The George Washington University Medical Faculty Associates is a non-profit 501(c)3 physician group practice affiliated with the George Washington University. The MFA group practice is made up of academic clinical faculty of the GW Medical School. As of 2015, the group had more than 750 physicians providing medical services to the Washington DC, Northern Virginia, and Maryland areas. The GW Medical Faculty Associates offers over 51 specialty areas of care. The organization is a partner with the George Washington University Hospital and the School of Medicine and Health Sciences.

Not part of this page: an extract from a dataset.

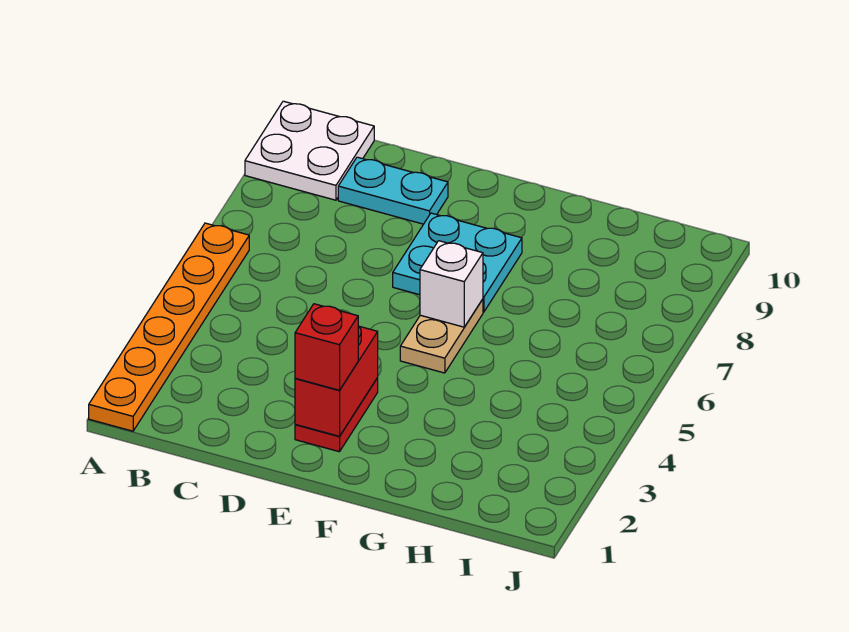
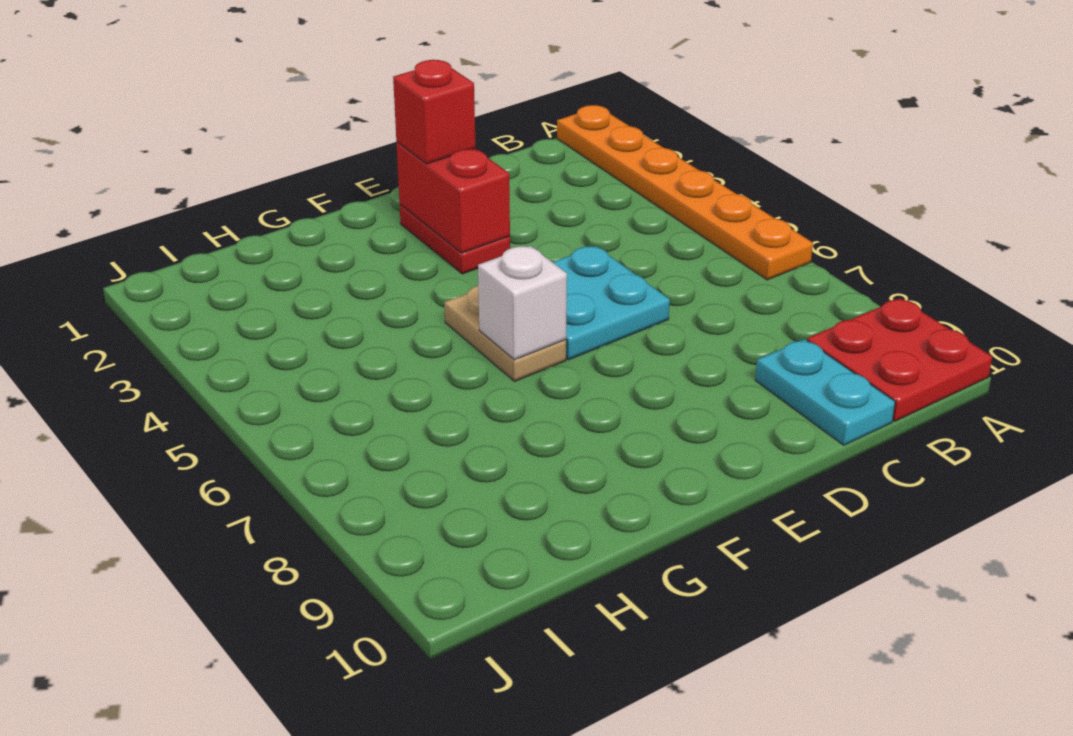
white 2x2 plate [245,101,374,200] -> red 2x2 plate [807,298,992,421]
cyan 1x2 plate [338,157,448,224] -> cyan 1x2 plate turned to [755,339,895,445]
cyan 2x2 plate [393,213,522,312] -> cyan 2x2 plate moved to [553,246,670,360]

Robert Kelly became CEO in January 2017 and left in 2020. Stephen Badger left the post in September 2015 after 16 years with MFA.  The current CEO is Barbara L. Bass.

Centers and Institutes
The GW Breast Care Center, the Dr. Cyrus and Myrtle Katzen Cancer Research Center, and the GW Heart & Vascular Institute are headquartered at the GW MFA.

Expansion
In the past, Howard University was a partner of the GW Medical Faculty Associates. Around 200 physicians have since left since the termination of the partnership.

In April 2015, the Medical Faculty Associates announced the acquisition of Metro Immediate and Primary Care (Metro IPC). Metro IPC offers 365-day-a-year service at three locations within Washington DC.